Clinton is not even the second-largest spender on television ads at this point. New Mexico Gov. Bill Richardson has put down $1.8 million for a series of humorous commercials that have helped him gain some momentum.

But Richardson, Sen. Joseph R. Biden Jr. (Del.) and Sen. Christopher J. Dodd (Conn.) -- all with at least pockets of support -- struggle against the reality that the three leading candidates are waging a precinct-by-precinct battle of organizers that they are so far ill-equipped to match.

Obama has an army of field operators in the state, deployed from 31 field offices, compared with 22 for Clinton and 15 for Edwards.
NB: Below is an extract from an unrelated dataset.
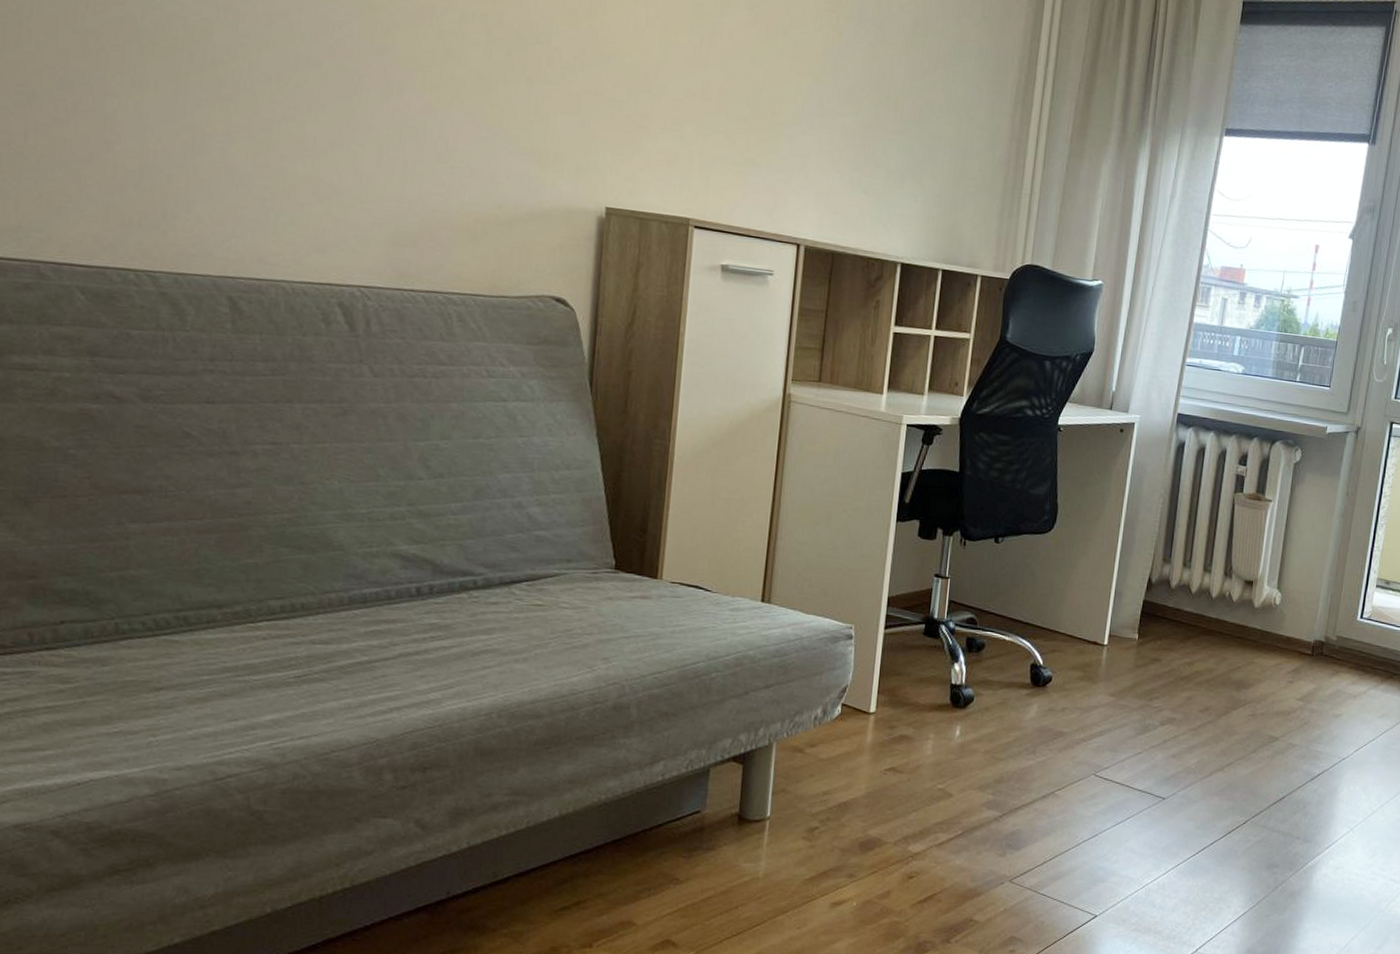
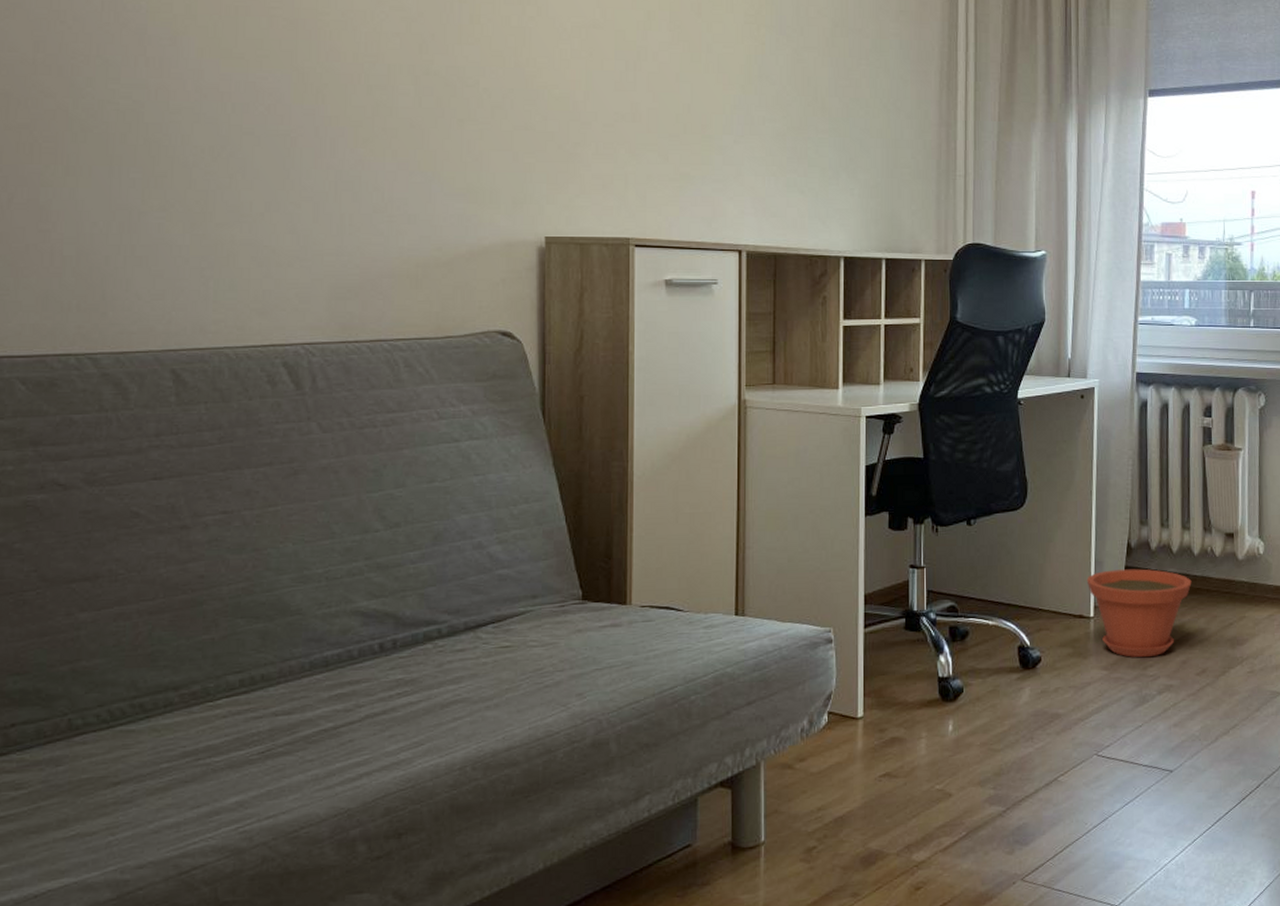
plant pot: none [1104,602,1207,690] -> present [1086,569,1192,658]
His advisers refuse to give out the number of staffers on the ground here, but it is believed to be far in excess of the numbers Clinton and Edwards have recruited.

At his rallies, Obama rarely forgets to praise his "underpaid and under-appreciated" field organizers, and they are diligent about educating people about the caucus process.

Edwards's crowds and Iowa staff are smaller in numbers, but the breadth of his support worries his rivals. Building on his second-place finish here in 2004, Edwards has spent the past three years nurturing a base spread across a state whose caucus rules reward balanced support everywhere more than concentrated support in a few areas.

Already Edwards has visited 76 of Iowa's 99 counties, compared with 56 counties for Obama and 31 for Clinton.

All the campaigns report that well over half of the prospective caucus attendees are undecided at this point, and the history of the caucuses is that a sizable percentage of voters do not make a final decision until the final few weeks before the voting.

When all the candidates came to Iowa last month for Sen. Tom Harkin's annual steak fry, Linda Bollenbaugh of Boone was among the more than 15,000 Democrats in the crowd. She carried placards for Clinton, Obama, Edwards and Biden, and said Richardson's speech impressed her, too.

An Edwards backer in 2004, she said she is now undecided and paying very close attention. "I'm looking for more depth now, more details," she said.